Raw data =
-.-.-
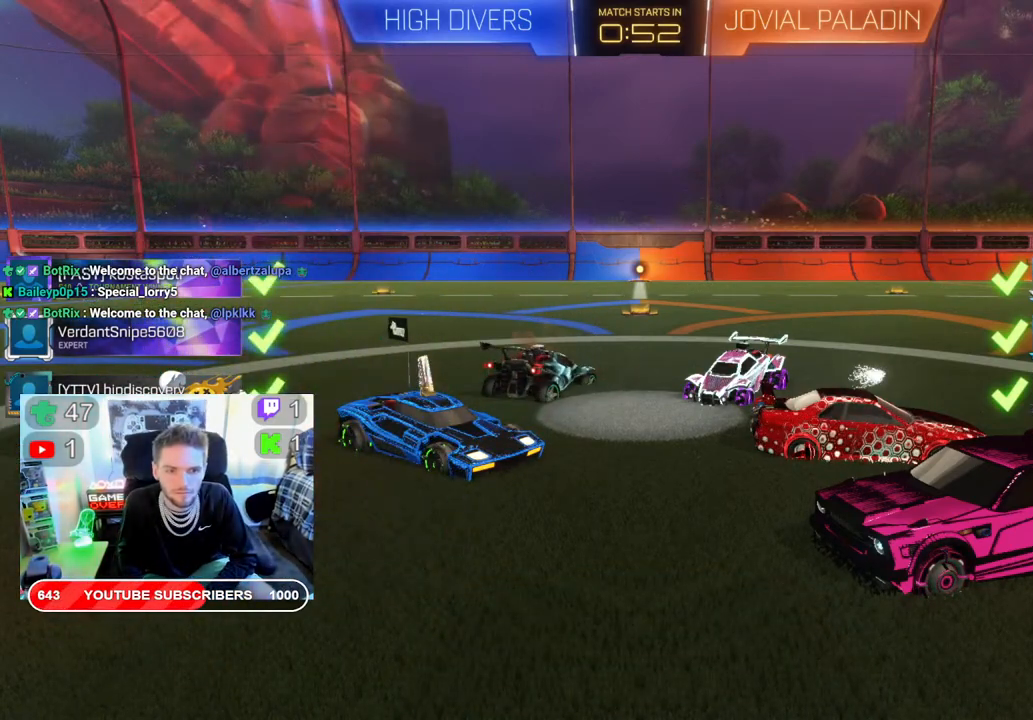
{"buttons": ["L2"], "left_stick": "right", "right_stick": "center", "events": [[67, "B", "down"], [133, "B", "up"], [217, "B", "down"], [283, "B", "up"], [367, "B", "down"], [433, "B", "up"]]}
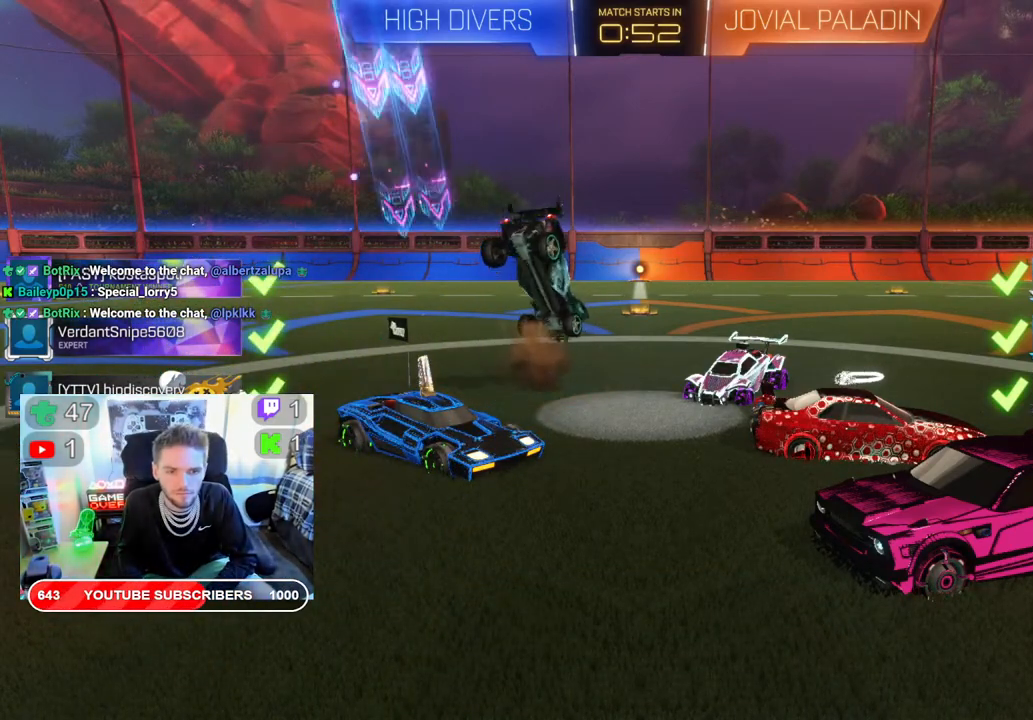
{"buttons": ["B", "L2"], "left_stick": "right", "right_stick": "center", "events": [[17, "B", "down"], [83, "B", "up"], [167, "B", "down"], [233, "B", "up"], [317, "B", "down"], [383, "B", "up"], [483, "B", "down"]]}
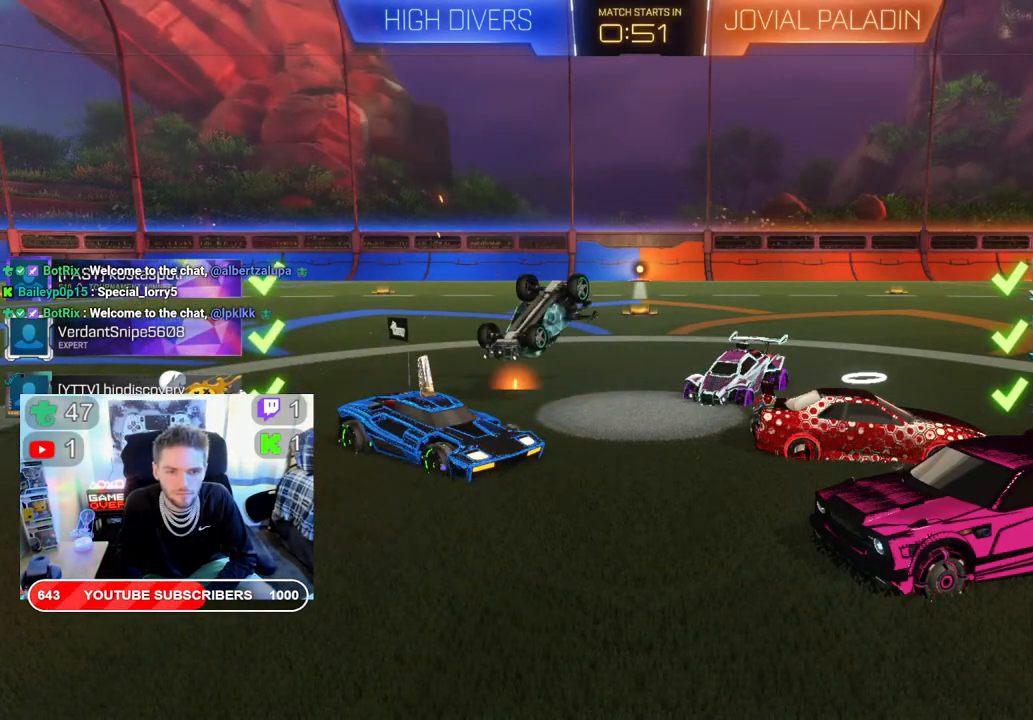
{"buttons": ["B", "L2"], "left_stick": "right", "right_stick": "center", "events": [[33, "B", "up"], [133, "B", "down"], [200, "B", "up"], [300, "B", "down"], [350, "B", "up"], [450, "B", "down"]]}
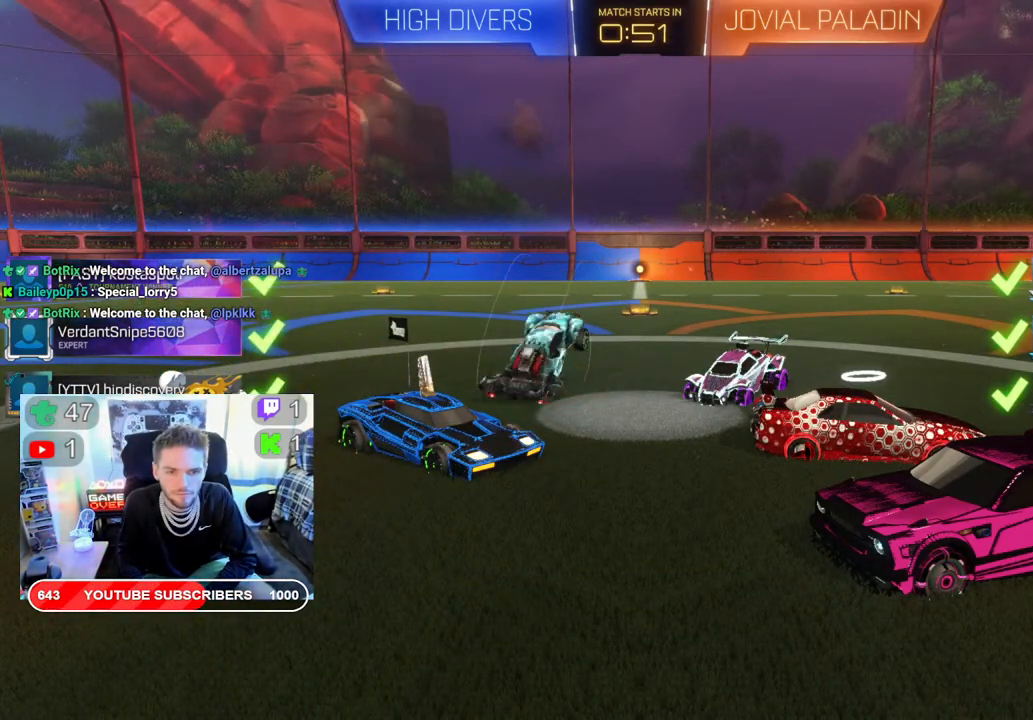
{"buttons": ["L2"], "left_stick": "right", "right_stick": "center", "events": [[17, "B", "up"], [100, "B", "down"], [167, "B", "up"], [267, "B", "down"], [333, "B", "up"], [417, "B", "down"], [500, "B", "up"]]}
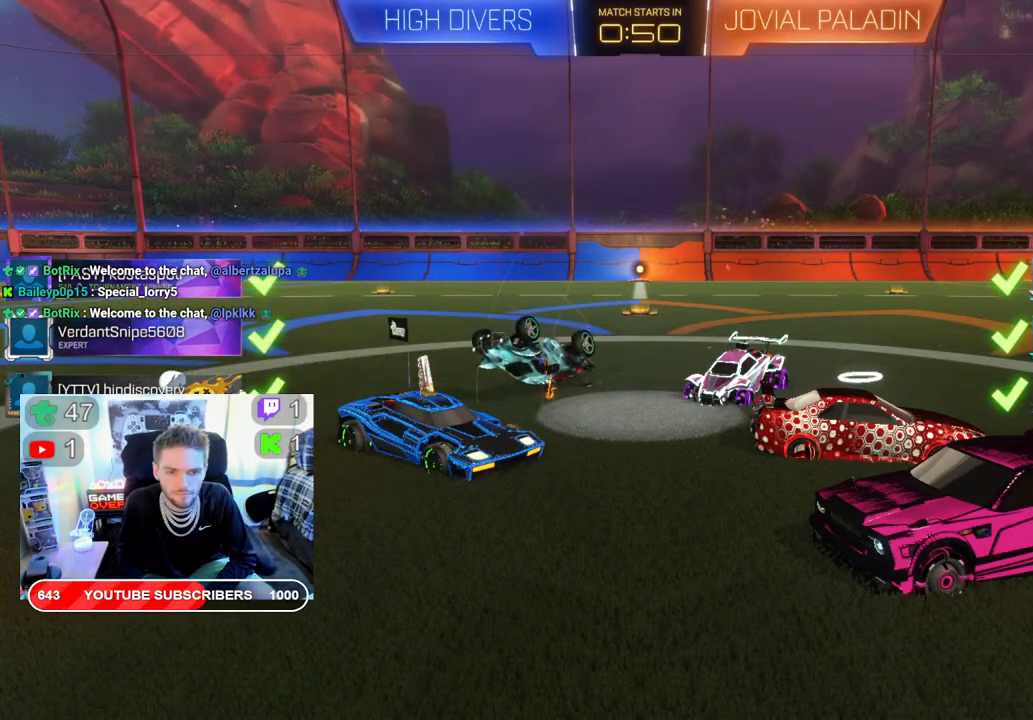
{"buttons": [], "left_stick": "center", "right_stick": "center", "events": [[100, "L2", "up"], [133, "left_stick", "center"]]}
-.-.-
Your goal =
If an entry above holds a picture, omit the picture but retype everything else exactly.

The answer =
{"buttons": ["L2"], "left_stick": "right", "right_stick": "center", "events": [[67, "B", "down"], [133, "B", "up"], [217, "B", "down"], [283, "B", "up"], [367, "B", "down"], [433, "B", "up"]]}
{"buttons": ["B", "L2"], "left_stick": "right", "right_stick": "center", "events": [[17, "B", "down"], [83, "B", "up"], [167, "B", "down"], [233, "B", "up"], [317, "B", "down"], [383, "B", "up"], [483, "B", "down"]]}
{"buttons": ["B", "L2"], "left_stick": "right", "right_stick": "center", "events": [[33, "B", "up"], [133, "B", "down"], [200, "B", "up"], [300, "B", "down"], [350, "B", "up"], [450, "B", "down"]]}
{"buttons": ["L2"], "left_stick": "right", "right_stick": "center", "events": [[17, "B", "up"], [100, "B", "down"], [167, "B", "up"], [267, "B", "down"], [333, "B", "up"], [417, "B", "down"], [500, "B", "up"]]}
{"buttons": [], "left_stick": "center", "right_stick": "center", "events": [[100, "L2", "up"], [133, "left_stick", "center"]]}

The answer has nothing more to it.